All posts from May 2009

I traveled to West Caldwell, NJ (I like the road sign for ‘The Caldwells’) to Lincoln School for another ‘break up the testing’ assembly – it seems to be my niche – for k – 5th grade.  Again, one can always gauge the kids by the principal, and, particularly, if male, his tie.  A splendid floral pattern on this one, so I knew was was in good hands.


The vibernia was in bloom outisde the entrance – a scent that is heavenly, and one I miss having in our new yard.   A nice end to a road week in NJ.

I came back to the Jay Street Preschool for my second visit, and I found that they had ‘vibes’/ xylophone-type instruments.  so, I was able to use my egg shake – rhythm workshop, and now my melody workshop in class.  First time together and it messed wonderfully.  I made some big progress in integrating some intentionality into my spontaneous work.  If only mentor Michele were there to see it come alive.  Smile  The day before was rocky. Undecided

The good news is, that the Sara Ward folks are going to find these African melody instruments for all the sites.

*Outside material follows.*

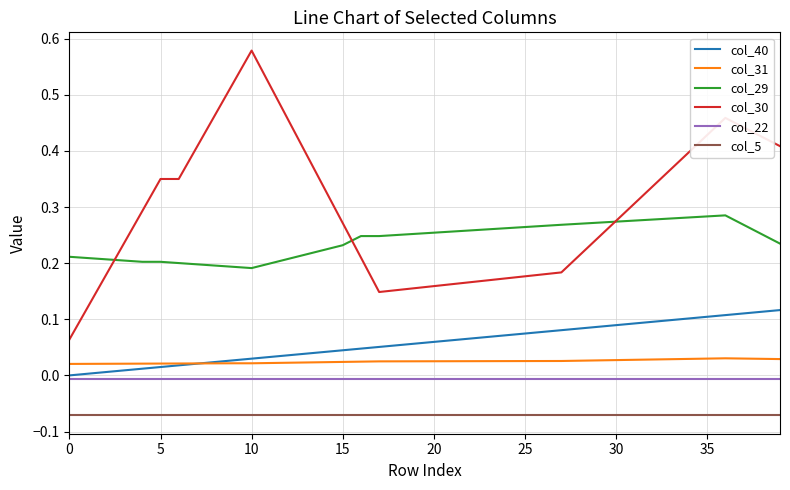

Which series has the largest range (max minus min)?

col_30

Its all about getting the teachers confident in exploring words, melodies and rhythm as a natural class activity.

Back in Newark on Monday.

I had another four set day at the Lock Street preschool, and it was a little tough, in that my mentor, Michele was on hand, and I’m not sure she wmiled a whole lot.  The kids were excited and glad to see me for my second visit, and it was fun to see what ‘stuck’ from the first visit.  That part was fun.  Back to the Jay Street site tomorrow.  Tongue out

This was the tough session for me, working with just the teachers from the three pre-schools I’m working with – Creative Beginnings and Young Audiences.  Michele Russo, my mentor, helped out.  We discussed what I ‘m trying to do in my class work with the kids, and then help them focus on using “musicality” in their work.  It dawned on me that ‘musicality’ is an interesting way to approach some teacher’s fear of singing.

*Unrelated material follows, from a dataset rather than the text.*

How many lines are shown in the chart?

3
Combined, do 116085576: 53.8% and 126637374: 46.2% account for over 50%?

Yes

We worked on the rhythms of speech, (we dissected the rhythm of ‘what was the first thing you thought on Monday morning’), played shakers to that ‘beat’ of the words.  We talked about what phrases they already use in the class room, and see if they can make them musical moments. Some good stuff came out of that.  I tried to present adding musical notes to these phrases, but found out that the ‘tool’ I would use (xylaphone -type instrument) was not found in any of the rooms.  So, I presented the concept of picking the numbers of the notes, and created simple melodies.  I gotta work on that – something I learned in CT Hot Schools training. We also talked about taking familiar books in their room, and finding musical moments in them.

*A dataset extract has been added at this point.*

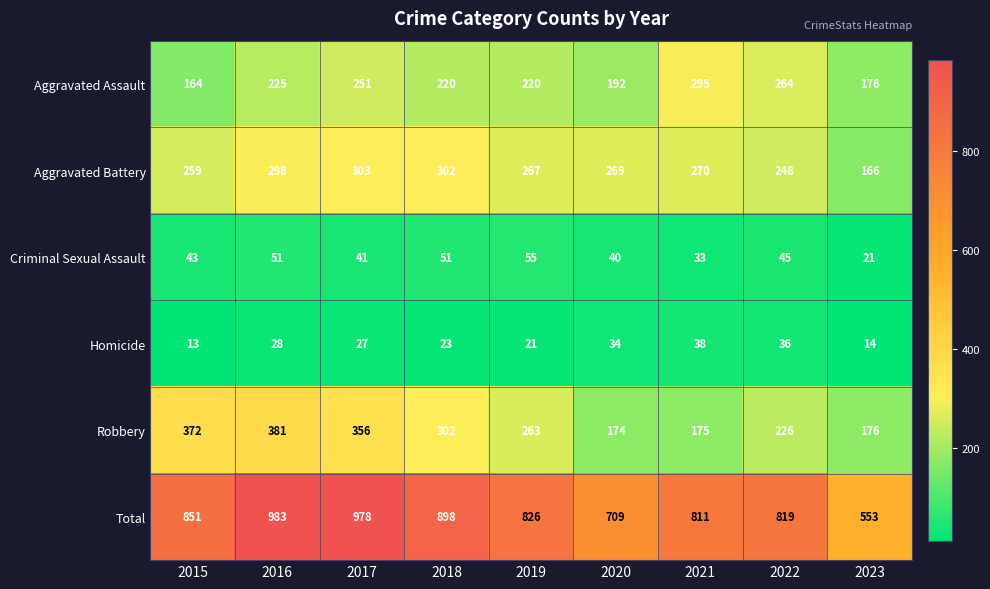

Which series has the largest total across all categories?

Total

The teachers now have homework for a couple of weeks.  They have to design an exercise with what we’ve shared, and then, Michele and I will go back and mentor them on what they’ve worked on.


These next visits this week are back with the kids, round two, and see if I can stretch my intentionality, and slow down.  (That’s my homework.)

The lads and I headed out, crack o’ dawn, I from CT and dem from PA, to a special education facility, autism, specifically.  We’ve played quite a few places like this, and its one of the special, hidden gigs that we do.  The kids get to get up and boogie (though we had some teachers working as ‘bouncers’ (they saved my acoustic guitar)).  Smiles on the kids, smiles on the staff.


We tried to cut back (me) on the talking and stretch the playing, and the band had to think on it’s feet, so to speak.  It was a good exercise for us, since we have a very smooth and comfortable show for most audieces.  (That’s why we can drive for three hours, set up and play… then drive back three hours.)


I was struck by the appreciation by staff and the joy in the faces and bodies of the kids.  The band knows it, too.  It’s a good job.

I had two back-to-back gigs in Madison, CT – my old hometown – today.  I visited my Alzheimer’s (and other seniors) group at Strong House for my monthly gig.  They started out pretty quiet, but soon were up and dancing.  One lady hoofed pretty nice, and came up afterwards and said she hadn’t danced like that in a while.   Nice.


I headed out to the Farmers Market in Madison for the first of the season.  Misty rain, but I was under cover.  There had been some press, so some moms and kids stopped over and the time flew by, with singing, shaking and carrying on.  Made some new friends and spread the word about the East Wharf Concerts coming up. 


I can away with $23 tips, fresh greens, a couple tastes of some fine cheese, two rolls of bread, and a small pie from the vendors.  That’s what I’m talking about!